Segment Start: Information supplied
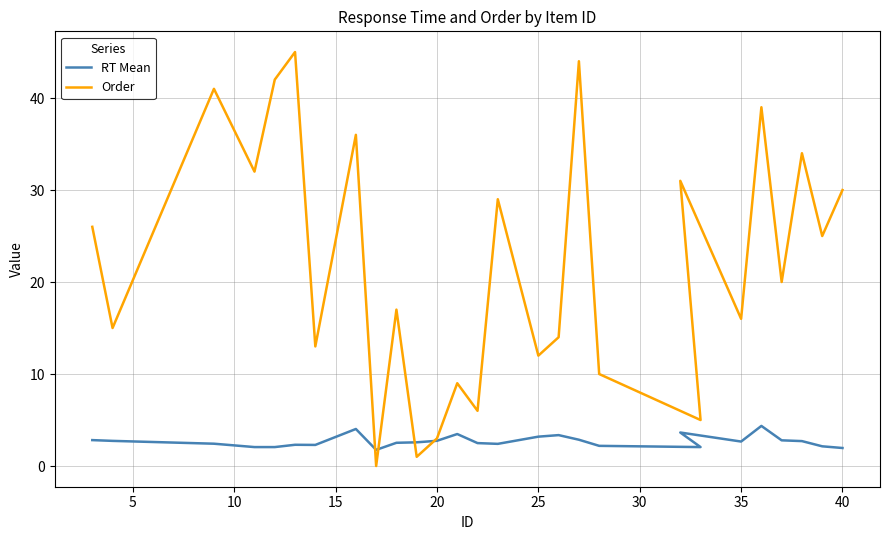

How many times do Order and RT Mean cross each other?

4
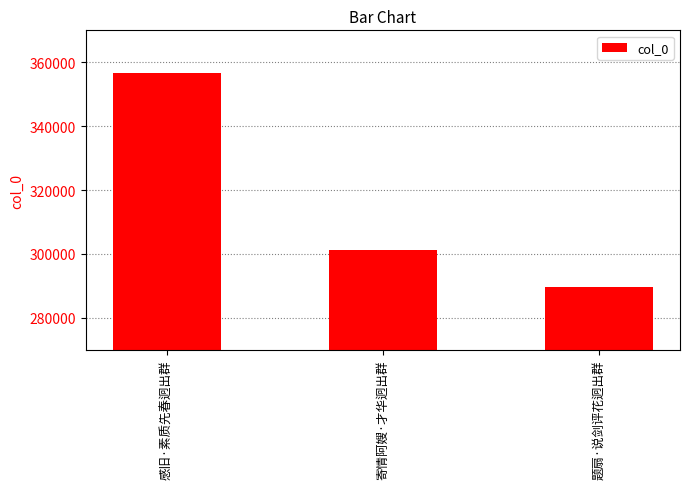

True or false: the data shows 201475 at 题扇·说剑评花迥出群.

False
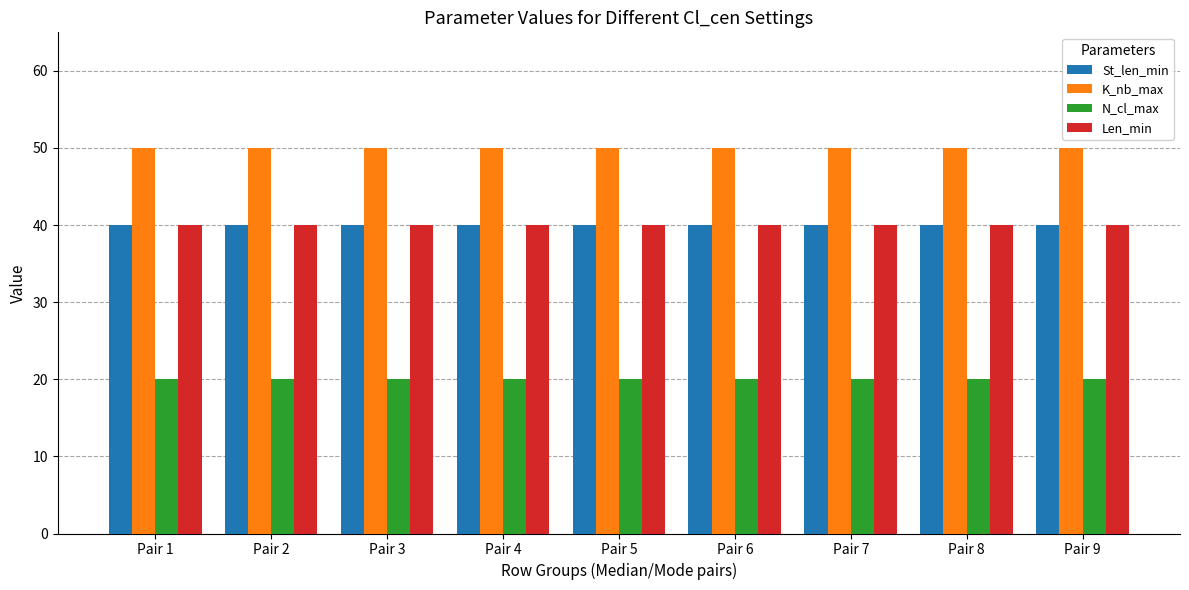

How many groups of bars are there?

9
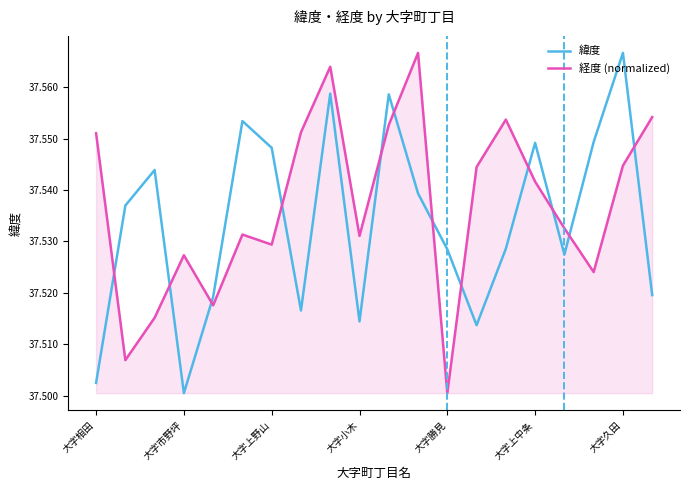

Which series has the largest total across all categories?

経度 (normalized)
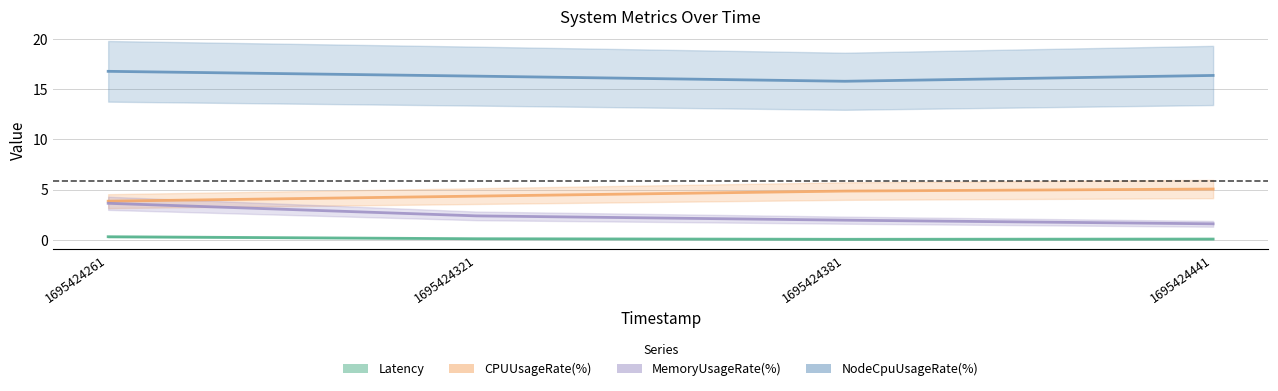

What is the difference between the Latency values at 1695424261 and 1695424381?

0.3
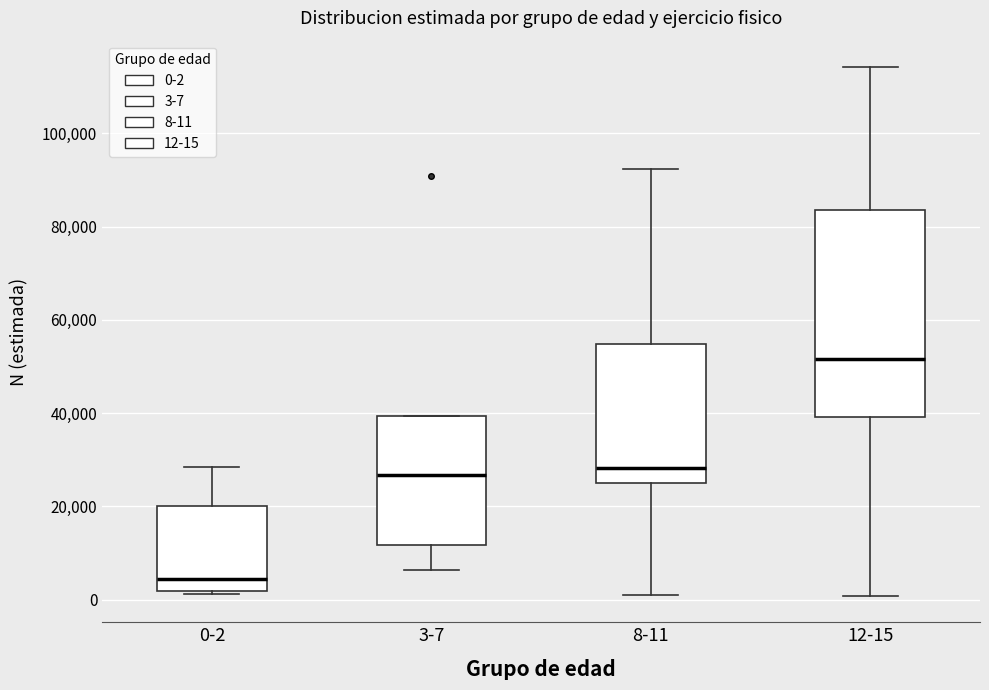

Which box is the tallest, from its lower edge to its upper edge?

12-15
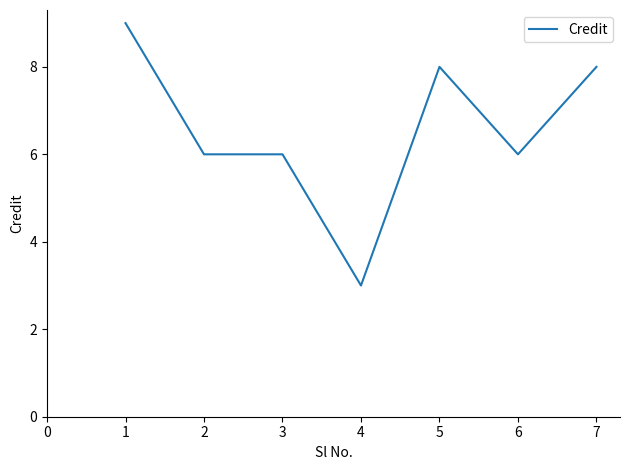

What is the change in value from 3 to 7?

+2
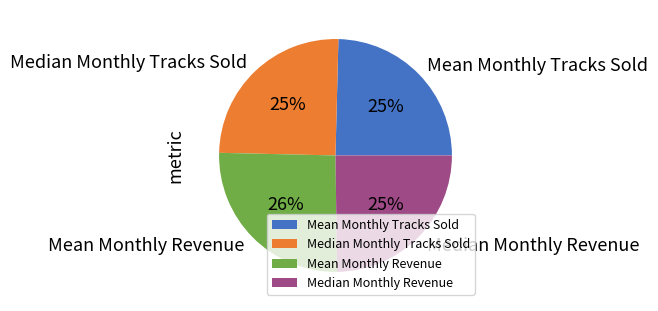

True or false: Mean Monthly Tracks Sold accounts for 18% of the total.

False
Segment End: Information supplied
● Work instructions:
Change every "True or false" in the items above to "True/false" and leave the rest of the text untouched. Omit the pictures from your version.

● Answer to the problem:
How many times do Order and RT Mean cross each other?

4

True/false: the data shows 201475 at 题扇·说剑评花迥出群.

False

How many groups of bars are there?

9

Which series has the largest total across all categories?

経度 (normalized)

What is the difference between the Latency values at 1695424261 and 1695424381?

0.3

Which box is the tallest, from its lower edge to its upper edge?

12-15

What is the change in value from 3 to 7?

+2

True/false: Mean Monthly Tracks Sold accounts for 18% of the total.

False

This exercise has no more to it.